Collection entries:
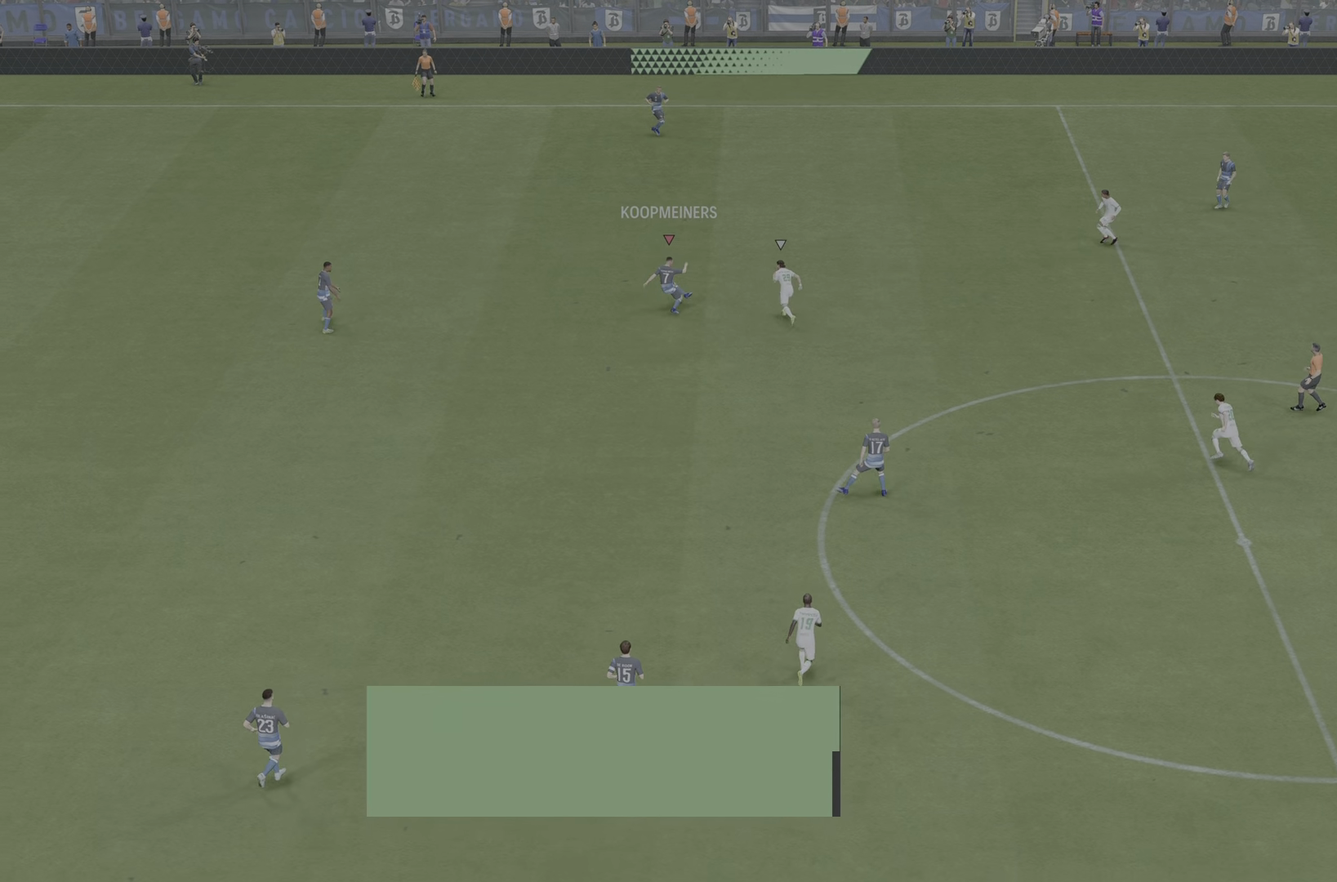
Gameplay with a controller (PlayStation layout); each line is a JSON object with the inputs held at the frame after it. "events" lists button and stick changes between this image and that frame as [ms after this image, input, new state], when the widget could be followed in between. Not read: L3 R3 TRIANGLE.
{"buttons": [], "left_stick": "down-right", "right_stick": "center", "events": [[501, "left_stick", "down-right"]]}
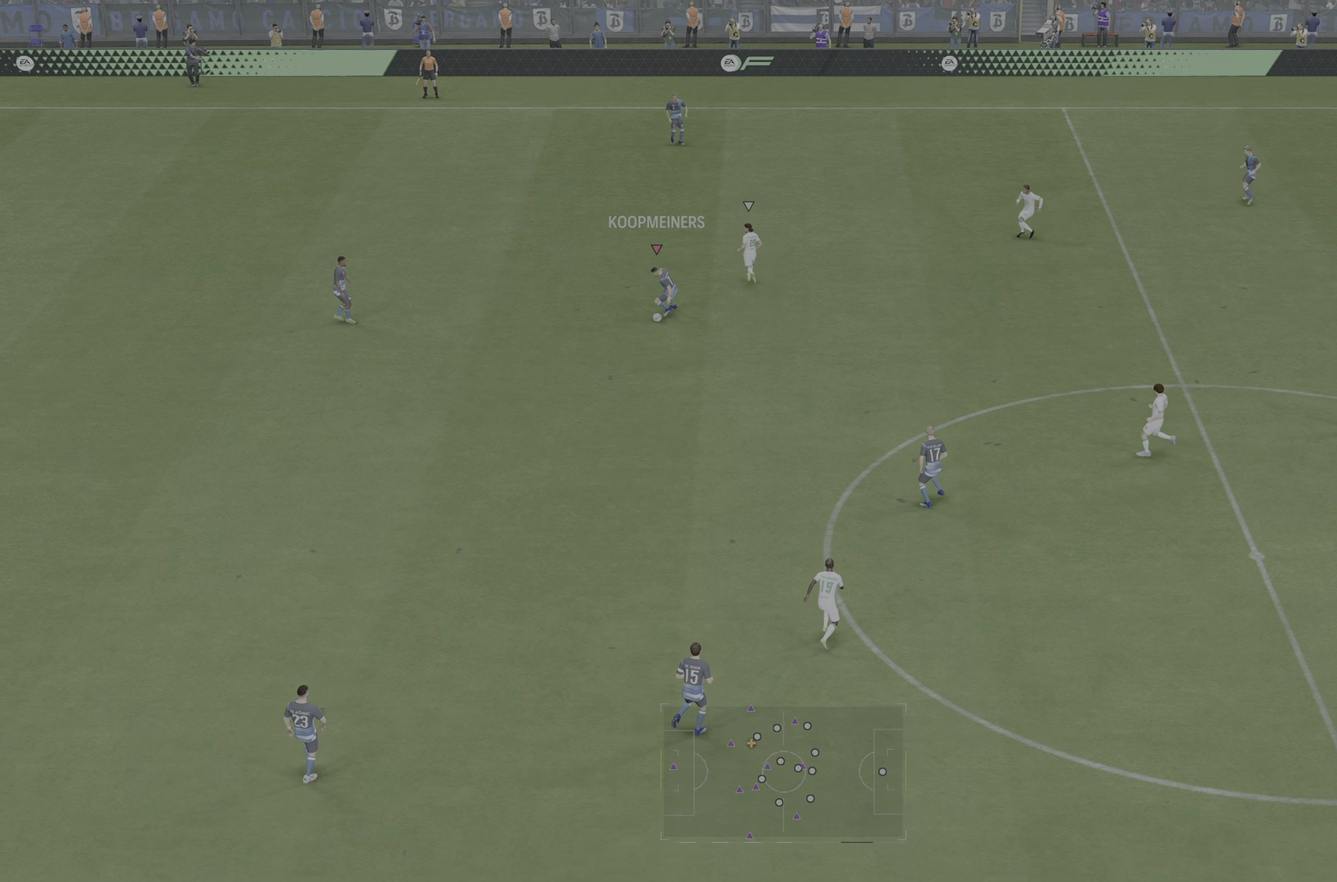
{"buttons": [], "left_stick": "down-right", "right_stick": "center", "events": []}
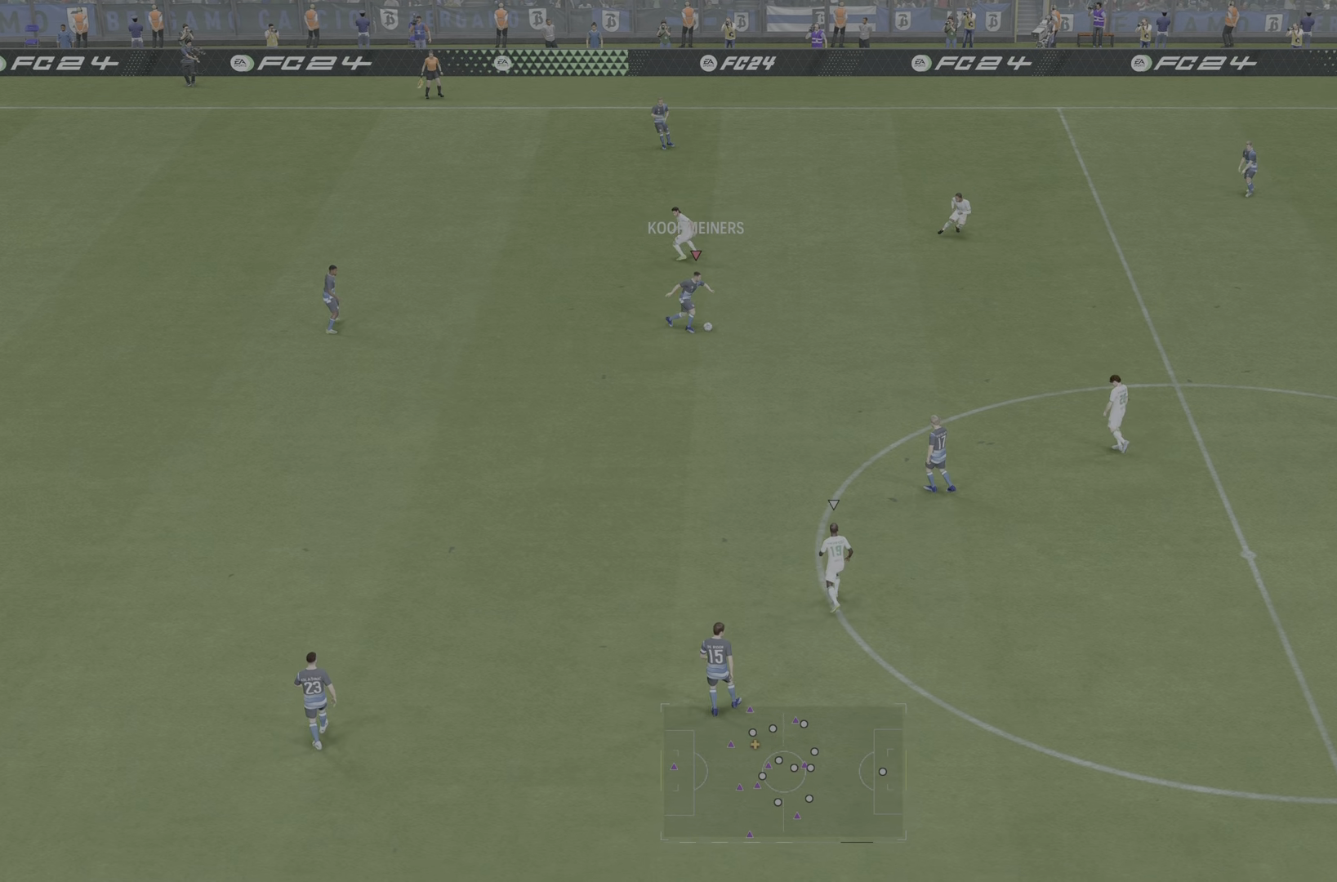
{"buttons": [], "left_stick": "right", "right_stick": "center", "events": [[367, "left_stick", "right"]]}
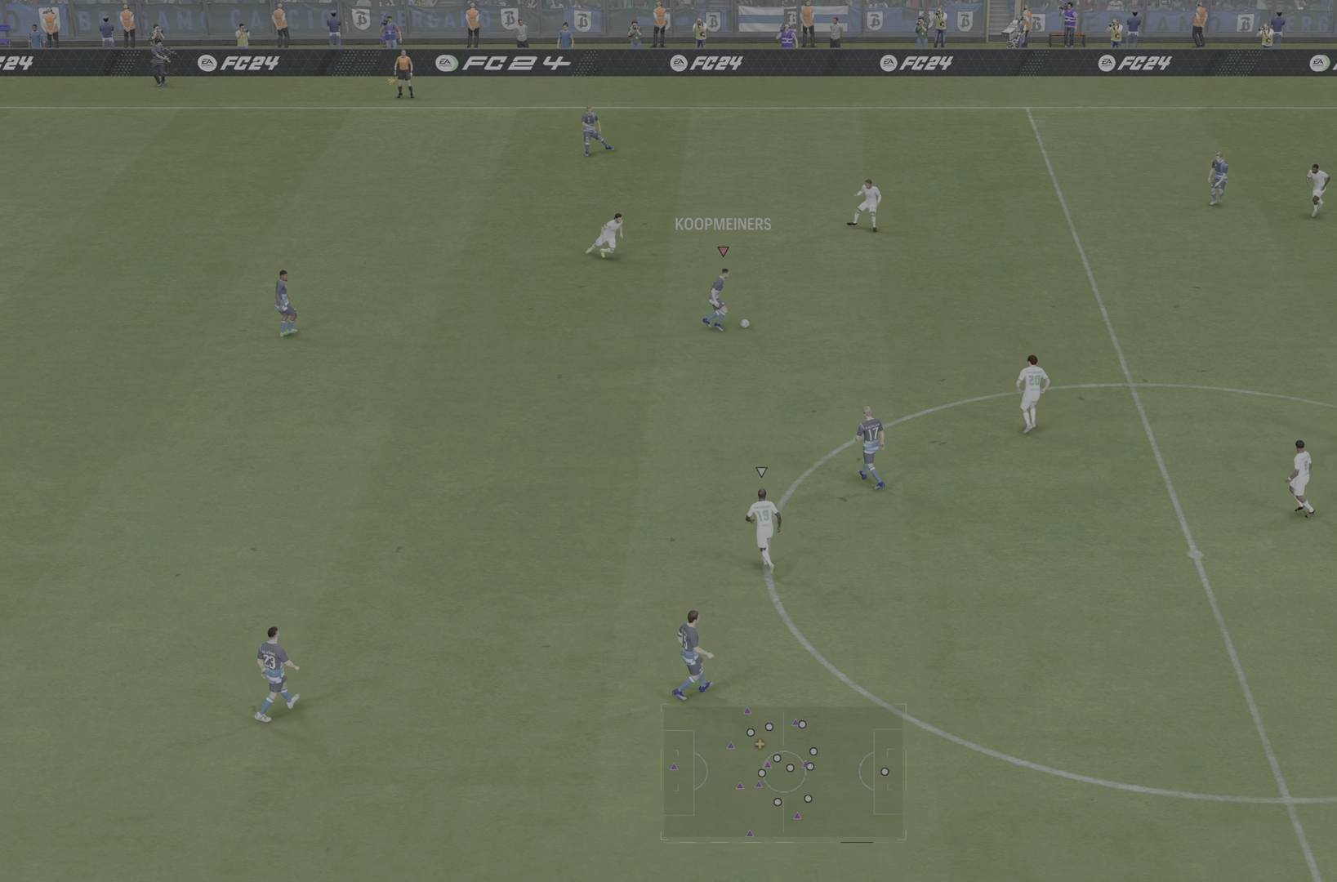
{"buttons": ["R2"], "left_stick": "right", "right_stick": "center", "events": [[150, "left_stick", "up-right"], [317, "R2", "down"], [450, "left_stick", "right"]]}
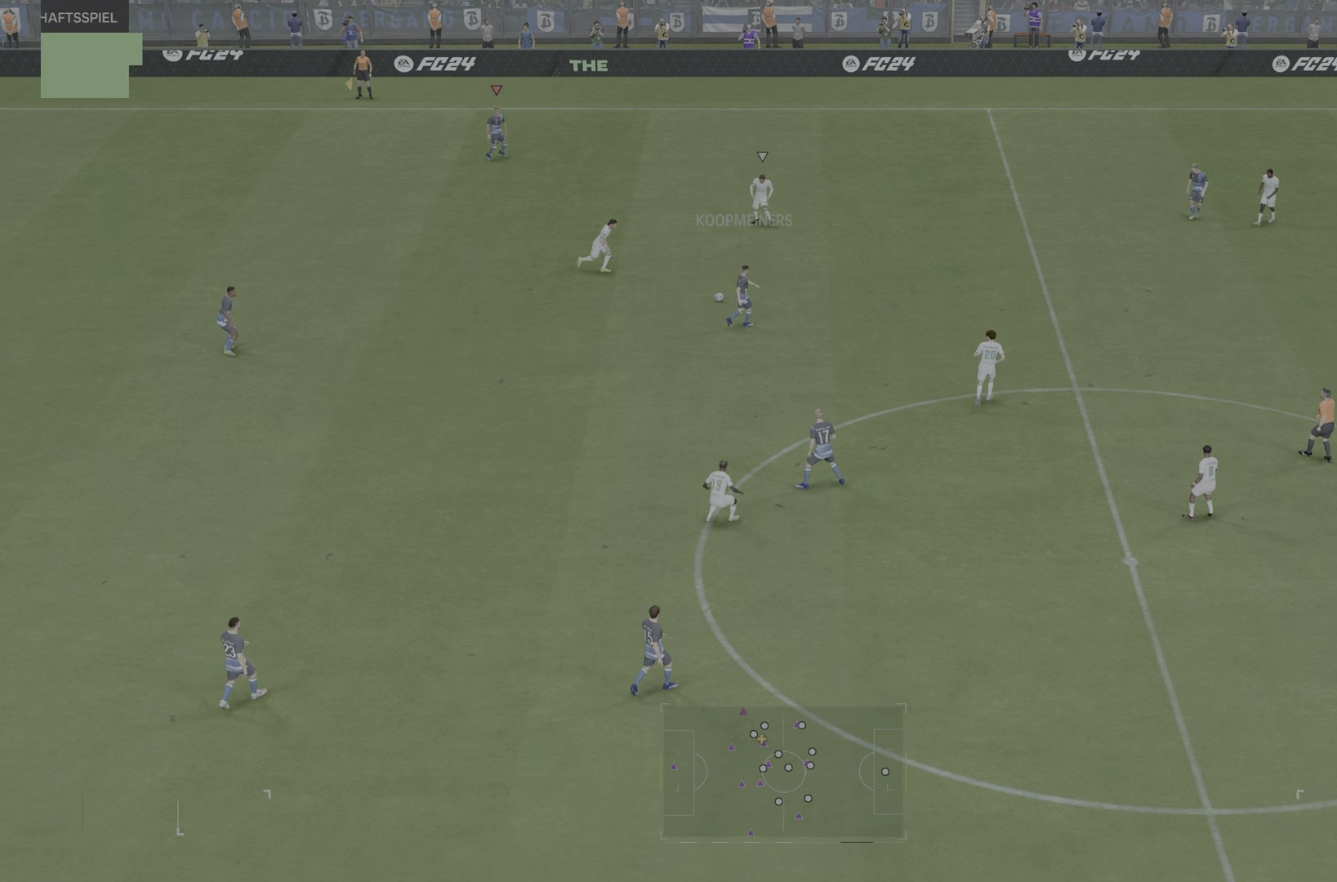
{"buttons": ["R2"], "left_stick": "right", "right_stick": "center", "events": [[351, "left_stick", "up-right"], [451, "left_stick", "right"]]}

» **About this task**
All entries above should be printed exactly, though without their pictures.

» **Finished exercise**
Gameplay with a controller (PlayStation layout); each line is a JSON object with the inputs held at the frame after it. "events" lists button and stick changes between this image and that frame as [ms after this image, input, new state], when the widget could be followed in between. Not read: L3 R3 TRIANGLE.
{"buttons": [], "left_stick": "down-right", "right_stick": "center", "events": [[501, "left_stick", "down-right"]]}
{"buttons": [], "left_stick": "down-right", "right_stick": "center", "events": []}
{"buttons": [], "left_stick": "right", "right_stick": "center", "events": [[367, "left_stick", "right"]]}
{"buttons": ["R2"], "left_stick": "right", "right_stick": "center", "events": [[150, "left_stick", "up-right"], [317, "R2", "down"], [450, "left_stick", "right"]]}
{"buttons": ["R2"], "left_stick": "right", "right_stick": "center", "events": [[351, "left_stick", "up-right"], [451, "left_stick", "right"]]}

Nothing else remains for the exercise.